The motion to quash was erroneously overruled. Because the Court does not so hold, I respectfully dissent.

ODOM, TEAGUE and MILLER, JJ., join.

NOTES

[1] See Coleman v. State, 629 S.W.2d 126 (Tex. App.Dallas 1981).

[2] The State calls attention to Judge Clinton's opinion in Gorman (on original submission footnote 10) that "... title to goods passes from the seller to the buyer in any manner and on any condition explicitly agreed on by the parties." Also noted is Judge Teague's observation for the Court in Coleman that transfer of nonpossessory intent in personal property may be effected by a bill of sale.

[3] The allegation "... without consent of any kind" may have been added in response to the panel opinion on original submission in Thomas v.

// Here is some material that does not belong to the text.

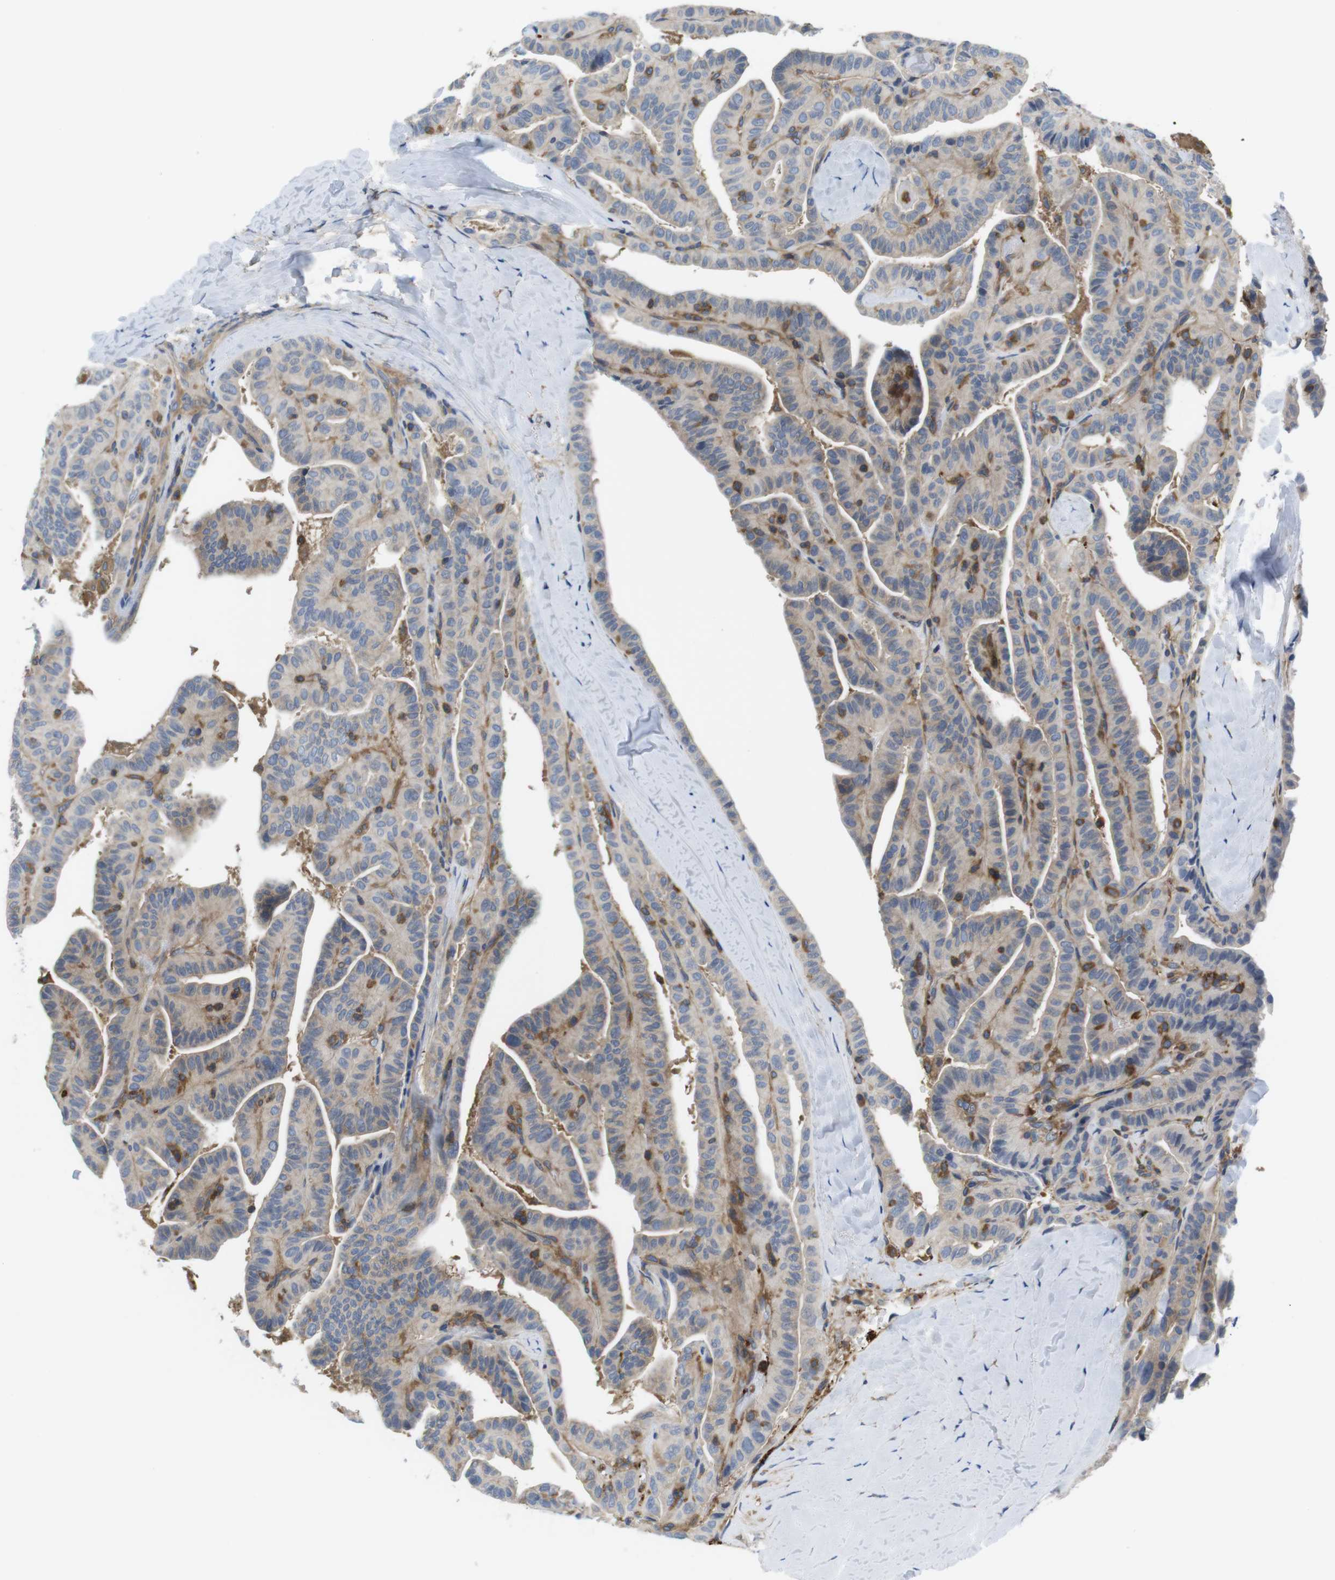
{"staining": {"intensity": "negative", "quantity": "none", "location": "none"}, "tissue": "thyroid cancer", "cell_type": "Tumor cells", "image_type": "cancer", "snomed": [{"axis": "morphology", "description": "Papillary adenocarcinoma, NOS"}, {"axis": "topography", "description": "Thyroid gland"}], "caption": "Thyroid cancer (papillary adenocarcinoma) stained for a protein using immunohistochemistry (IHC) shows no expression tumor cells.", "gene": "HERPUD2", "patient": {"sex": "male", "age": 77}}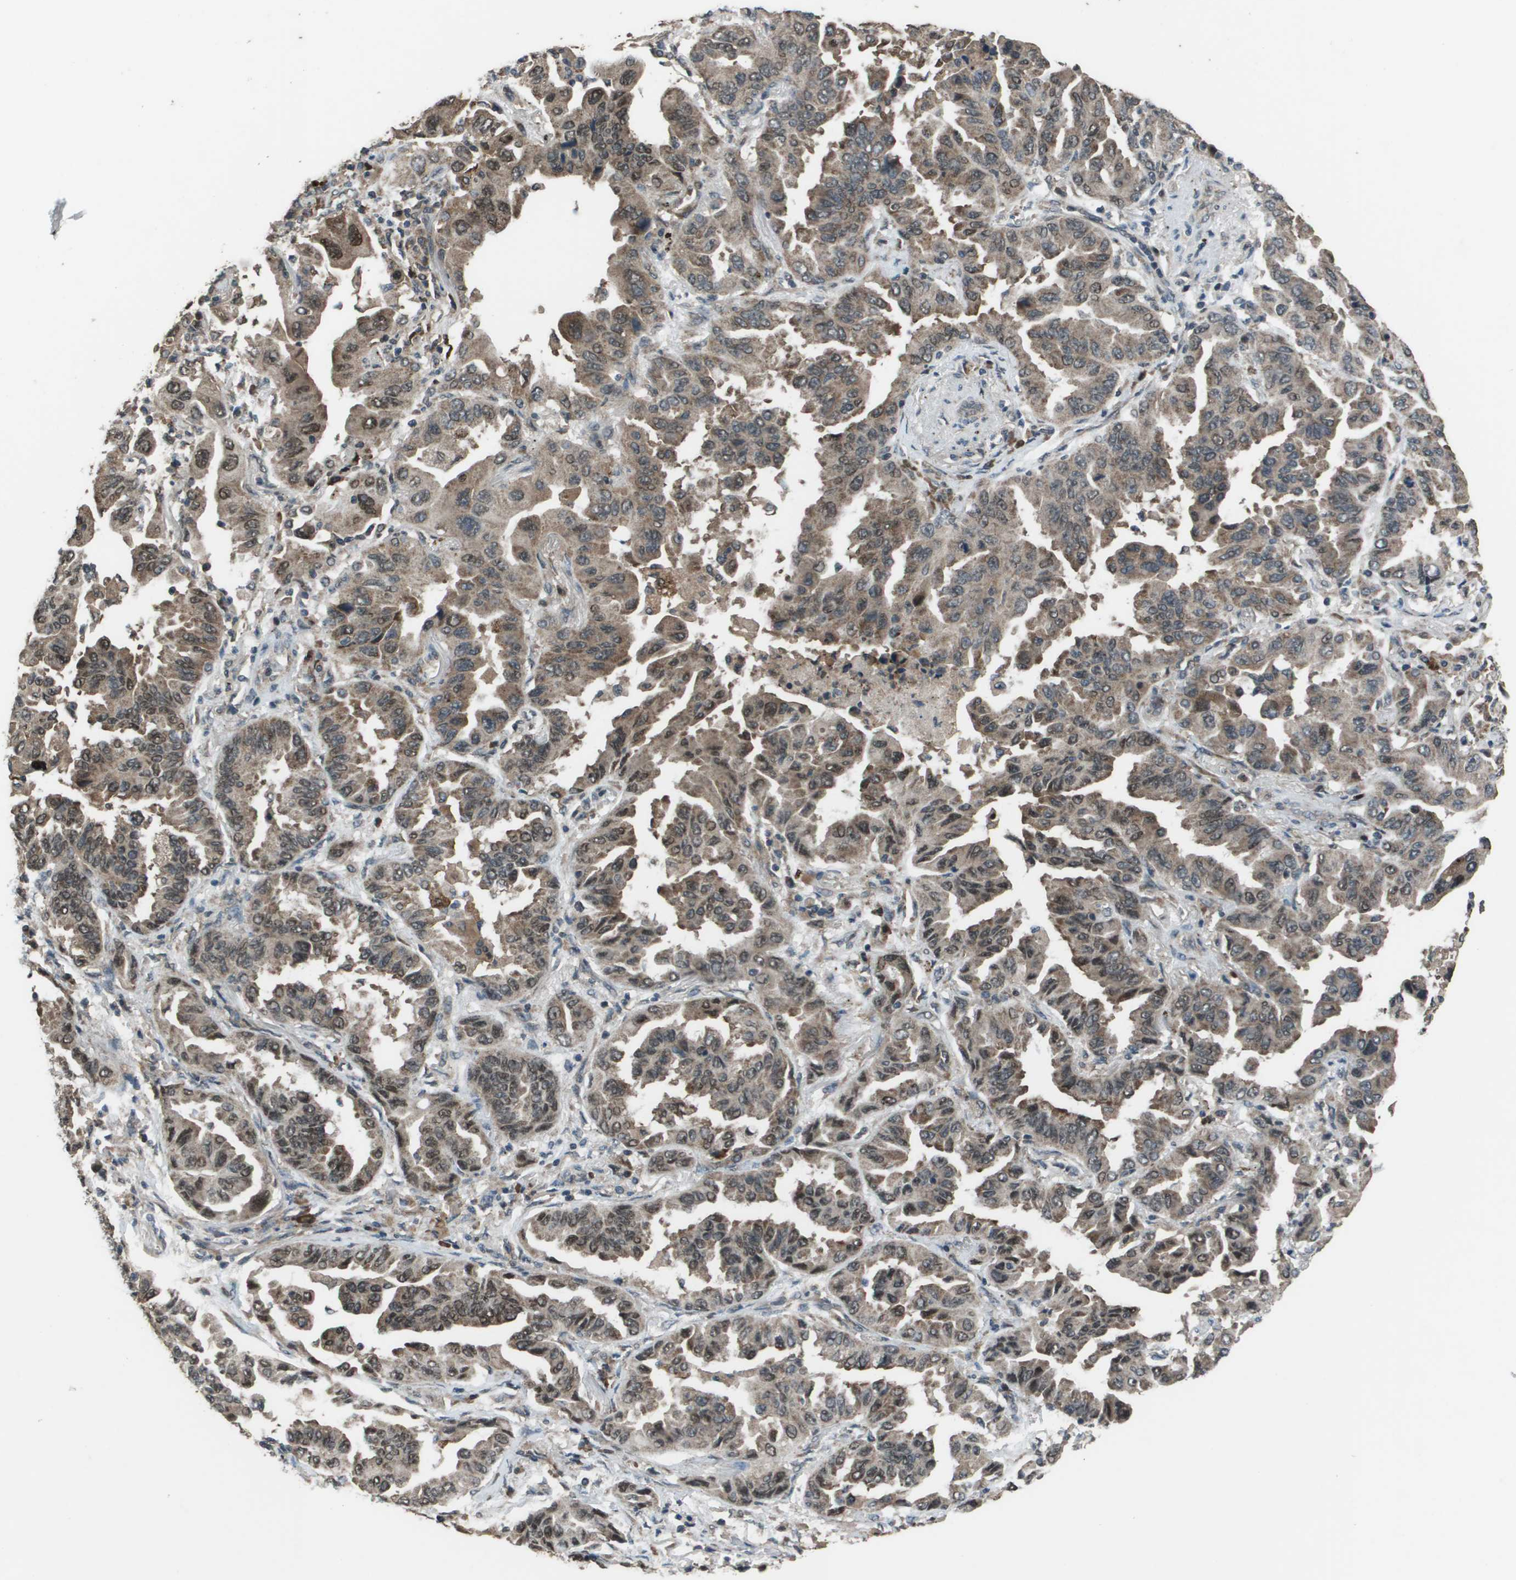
{"staining": {"intensity": "moderate", "quantity": "25%-75%", "location": "cytoplasmic/membranous,nuclear"}, "tissue": "lung cancer", "cell_type": "Tumor cells", "image_type": "cancer", "snomed": [{"axis": "morphology", "description": "Adenocarcinoma, NOS"}, {"axis": "topography", "description": "Lung"}], "caption": "Human adenocarcinoma (lung) stained for a protein (brown) displays moderate cytoplasmic/membranous and nuclear positive positivity in about 25%-75% of tumor cells.", "gene": "GOSR2", "patient": {"sex": "female", "age": 65}}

State, 621 S.W.2d 158 (Tex.Cr.App.1981), which was overturned on rehearing.

[1] V.T.C.A. Penal Code, § 31.01(5)(A) provides:

"(5) `Appropriate' means:

(A) to bring about a transfer or purported transfer of title to or other nonpossessory interest in property, whether to the actor or another; ..."

(All emphasis is added by the writer of this opinion unless otherwise indicated.)

[2] Webster's New Collegiate Dictionary, G. & C. Merriam Co., 1979 (Springfield, Mass.).

[3] As in Gorman the shorthand rendition "transfer of title" includes "bring about a transfer or purported transfer of title or other nonpossessory interest" in goods.